La libération d’acétylcholine a déclenché un signal de départ pour le déclenchement de l’activité des neurones VIP et un signal d’arrêt dans un type de neurone appelé neurones exprimant la somatostatine (SST). Généralement, les neurones SST inhibent les parties des cellules nerveuses excitatrices situées dans la couche externe du cortex somatosensoriel.

D’autres expériences ont suggéré que l’acétylcholine libérée pendant le « whisking » excite les neurones VIP, ce qui réduit l’activité des neurones SST. La désactivation des signaux inhibiteurs des neurones SST participe au déclenchement de l’activité des cellules nerveuses corticales excitatrices, ce qui stimule le traitement sensoriel via un processus de désinhibition. L’étude a été publiée dans la revue Neuron.

Courbe d’apprentissage

La plupart des connexions de longue portée entre les différentes aires cérébrales semblent se produire dans la couche la plus externe du cortex. Selon Carl Petersen, l’activation des neurones excitateurs via la désinhibition de cette couche externe favoriserait l’intégration de différents signaux sensoriels, aidant l’animal à les déchiffrer. Carl Petersen ajoute que cela pourrait également entraîner la formation de nouvelles connexions entre des neurones, un processus qui sous-tend l’apprentissage.

Bien que l’étude ait été menée chez les souris, Carl Petersen fait remarquer qu’un processus similaire serait possible dans le cerveau humain. « Lorsque les scientifiques ont observé le cerveau humain, ils ont découvert les mêmes types de cellules et les mêmes mécanismes », confie-t-il.

Par exemple, ces découvertes pourraient permettre d’expliquer certains symptômes de la schizophrénie, un trouble caractérisé par des délires et des hallucinations. D’après Carl Petersen, certains schizophrènes ont des mutations dans les récepteurs qui répondent à l’acétylcholine, ce qui pourrait expliquer pourquoi les individus atteints de ce trouble ont des difficultés à trier et intégrer des informations sensorielles.
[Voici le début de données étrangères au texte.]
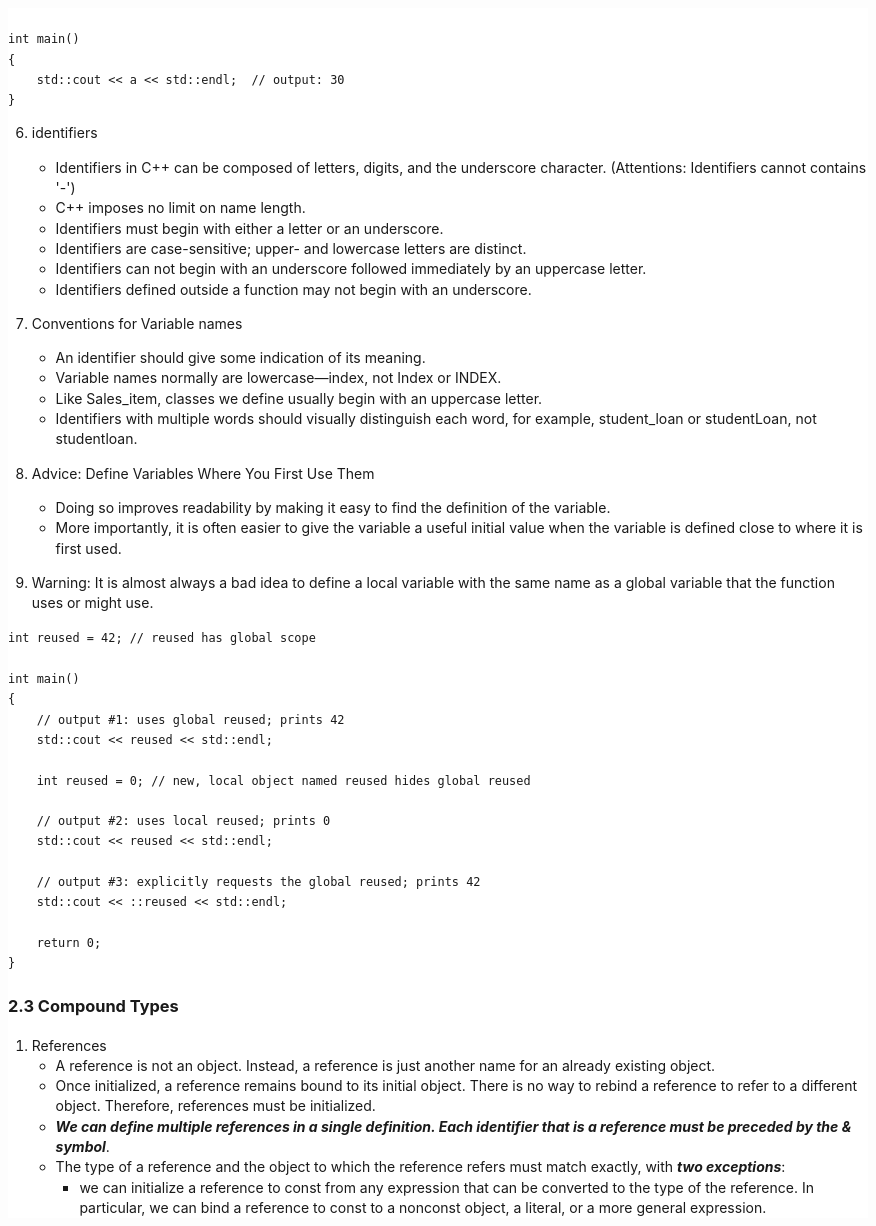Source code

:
 ```

int main()
{
    std::cout << a << std::endl;  // output: 30
}
```

6. identifiers
    - Identifiers in C++ can be composed of letters, digits, and the underscore character. (Attentions: Identifiers cannot contains '-')
    - C++ imposes no limit on name length. 
    - Identifiers must begin with either a letter or an underscore. 
    - Identifiers are case-sensitive; upper- and lowercase letters are distinct.
    - Identifiers can not begin with an underscore followed immediately by an uppercase letter. 
    - Identifiers defined outside a function may not begin with an underscore.
    
7. Conventions for Variable names
    - An identifier should give some indication of its meaning.
    - Variable names normally are lowercase—index, not Index or INDEX.
    - Like Sales_item, classes we define usually begin with an uppercase letter.
    - Identifiers with multiple words should visually distinguish each word, for example, student_loan or studentLoan, not studentloan.

8. Advice: Define Variables Where You First Use Them
    - Doing so improves readability by making it easy to find the definition of the variable. 
    - More importantly, it is often easier to give the variable a useful initial value when the variable is defined close to where it is first used.

9. Warning: It is almost always a bad idea to define a local variable with the same name as a global variable that the function uses or might use.
```
int reused = 42; // reused has global scope

int main()
{
    // output #1: uses global reused; prints 42
    std::cout << reused << std::endl;

    int reused = 0; // new, local object named reused hides global reused

    // output #2: uses local reused; prints 0 
    std::cout << reused << std::endl;

    // output #3: explicitly requests the global reused; prints 42
    std::cout << ::reused << std::endl;

    return 0;
}
```

### 2.3 Compound Types

1. References
    - A reference is not an object. Instead, a reference is just another name for an already existing object.
    - Once initialized, a reference remains bound to its initial object. There is no way to rebind a reference to refer to a different object. Therefore, references must be initialized.
    - ***We can define multiple references in a single definition. Each identifier that is a reference must be preceded by the & symbol***.
    - The type of a reference and the object to which the reference refers must match exactly, with ***two exceptions***:
        - we can initialize a reference to const from any expression that can be converted to the type of the reference. In particular, we can bind a reference to const to a nonconst object, a literal, or a more general expression.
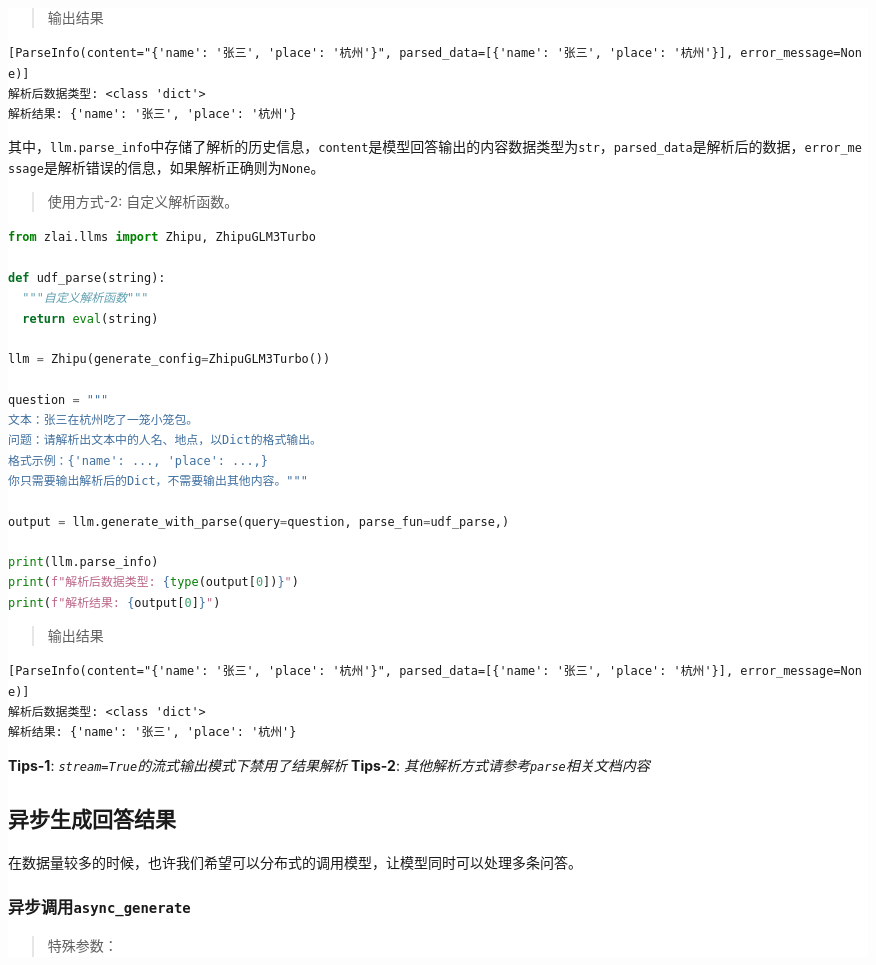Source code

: > 输出结果

```text
[ParseInfo(content="{'name': '张三', 'place': '杭州'}", parsed_data=[{'name': '张三', 'place': '杭州'}], error_message=None)]
解析后数据类型: <class 'dict'>
解析结果: {'name': '张三', 'place': '杭州'}
```

其中，`llm.parse_info`中存储了解析的历史信息，`content`是模型回答输出的内容数据类型为`str`，`parsed_data`是解析后的数据，`error_message`是解析错误的信息，如果解析正确则为`None`。

> 使用方式-2: 自定义解析函数。

```python
from zlai.llms import Zhipu, ZhipuGLM3Turbo

def udf_parse(string):
  """自定义解析函数"""
  return eval(string)

llm = Zhipu(generate_config=ZhipuGLM3Turbo())

question = """
文本：张三在杭州吃了一笼小笼包。
问题：请解析出文本中的人名、地点，以Dict的格式输出。
格式示例：{'name': ..., 'place': ...,}
你只需要输出解析后的Dict，不需要输出其他内容。"""

output = llm.generate_with_parse(query=question, parse_fun=udf_parse,)

print(llm.parse_info)
print(f"解析后数据类型: {type(output[0])}")
print(f"解析结果: {output[0]}")
```

> 输出结果

```text
[ParseInfo(content="{'name': '张三', 'place': '杭州'}", parsed_data=[{'name': '张三', 'place': '杭州'}], error_message=None)]
解析后数据类型: <class 'dict'>
解析结果: {'name': '张三', 'place': '杭州'}
```

**Tips-1**: *`stream=True`的流式输出模式下禁用了结果解析*
**Tips-2**: *其他解析方式请参考`parse`相关文档内容*

## 异步生成回答结果

在数据量较多的时候，也许我们希望可以分布式的调用模型，让模型同时可以处理多条问答。

### 异步调用`async_generate`

> 特殊参数：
L’équipe envisage d’étudier si les signaux transmis par l’acétylcholine pourraient améliorer l’apprentissage chez les souris. « Nous pouvons augmenter les taux d’acétylcholine et voir si nous pouvons améliorer l’apprentissage, ou désactiver les signaux et voir si cela empêche l’apprentissage », poursuit Carl Petersen.

Les chercheurs tentent également de comprendre comment l’acétylcholine atteint ses récepteurs sur la surface des neurones VIP, et ce qui active les neurones produisant l’acétylcholine et libère le neurotransmetteur. « Aujourd’hui, le mystère reste entier », termine Carl Petersen.

Références

Célia Gasselin, Benoît Hohl, Arthur Vernet, Sylvain Crochet, Carl C. H. Petersen.

Cell-type-specific nicotinic input disinhibits mouse barrel cortex during active sensing.

Neuron, 2021, ISSN 0896-6273, DOI: 10.1016/j.neuron.2020.12.018.